Authorities in Gujarat, India announced on Sunday that at least 77 people had been confirmed dead as a result of the northeastern floods, and thousands more were still cut off despite the waters receding.
On Wednesday, a high-altitude glacial lake suddenly burst, sending violent torrents crashing into Sikkim state.
As global temperatures rise and ice melts, prompted by climate change, scientists issue a warning that similar catastrophes will pose an increasing threat to the Himalayas.
Anilraj Rai, the state’s chief of relief, told AFP over the phone that 29 bodies had been found in various locations throughout Sikkim.
Another 48 bodies had been found, according to Jalpaiguri district police in West Bengal, a neighboring state.
Official statistics show that more than 100 people are still missing.
Four days after the floods, the Teesta River’s water levels” returned to normal ,” according to a Sikkim state disaster control room official.
According to the office, more than 2,500 flood-stranded individuals were saved.
However, the destruction of roads, bridges, and telephone lines throughout much of Sikkim has made evacuations more difficult.

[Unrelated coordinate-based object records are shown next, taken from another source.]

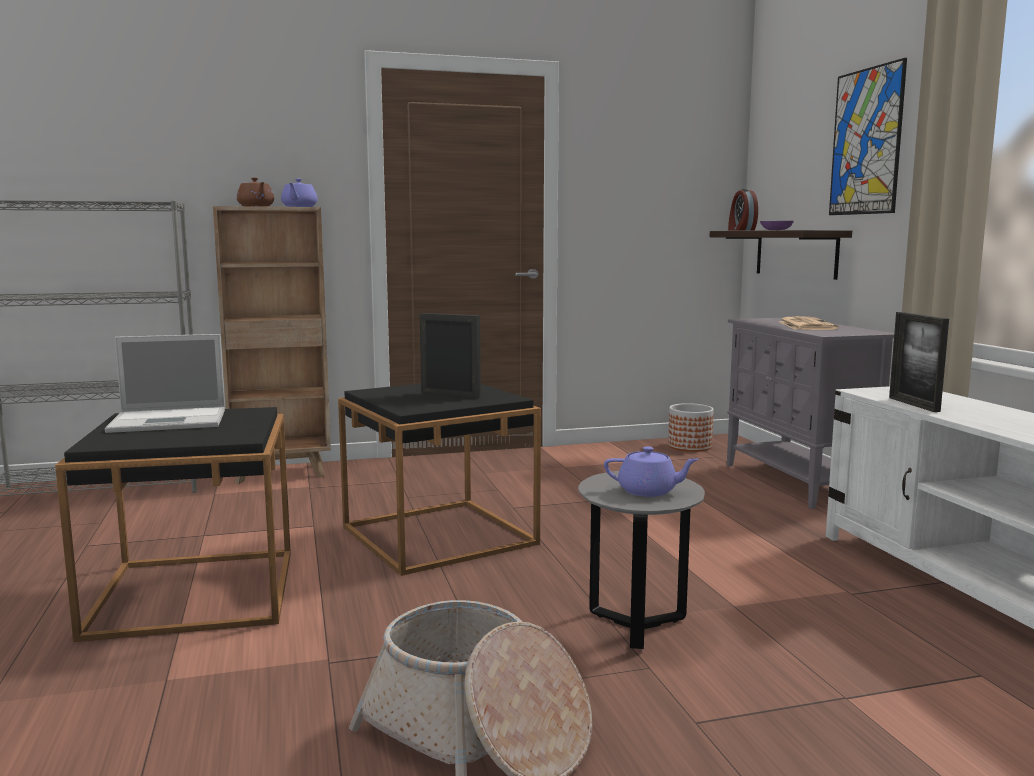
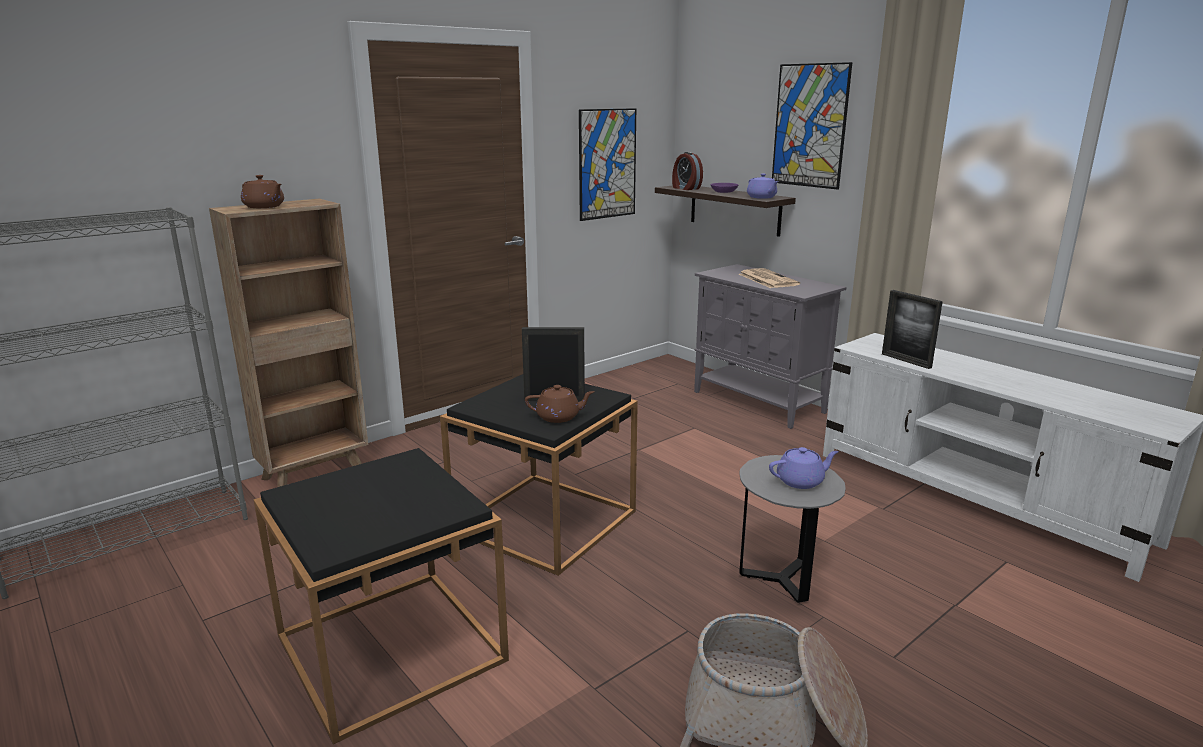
camera: 25 degrees left, 10 degrees up
laptop [105,334,225,433] -> none
purple teapot [281,179,318,207] -> purple teapot moved to [747,174,779,199]
planter [668,403,714,452] -> none
none -> brown teapot [525,385,595,423]
none -> picture [579,108,636,221]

According to the office, airlift rescues were delayed by bad weather, leaving an additional 3, 000 people stranded in a number of relief camps in the state’s north.
The state government reports that the floods caused damage to more than 1,200 homes.
ORDNANCE IS LOSE
Eight Indian army soldiers who were stationed in Sikkim, which has a sizable military presence and is located on India’s remote border with Nepal and China, were among the dead.
The floods had” washed away”” firearms and explosives” from military camps, according to a statement from India’s defense ministry on Saturday.
According to local media reports from Friday, a mortar shell that exploded while passing through West Bengal’s flood waters left two people dead and four others injured.
The high-altitude Lhonak Lake, which is surrounded by peaks that are home to Kangchenjunga, the third-highest mountain in the world, burst due to intense rainfall.
A dam was damaged, houses were swept away, and water was powered downstream, adding to a river that was already swollen by monsoon rains.
According to the International Centre for Integrated Mountain Development ( ICIMOD ) research team, climate change is causing Himalayan glaciers to melt more quickly than ever, exposing communities to costly and unpredictable disasters.
Climate change is the primary cause, ICIMOD’s Arun Bhakta Shrestha told AFP on Thursday. Flood events resembling those caused by glacial lake outbursts are very likely.
Since pre-industrial times, the average surface temperature of the Earth has increased by almost 1.2 degrees Celsius, but high-mountain regions have warmed twice as quickly, according to climate scientists.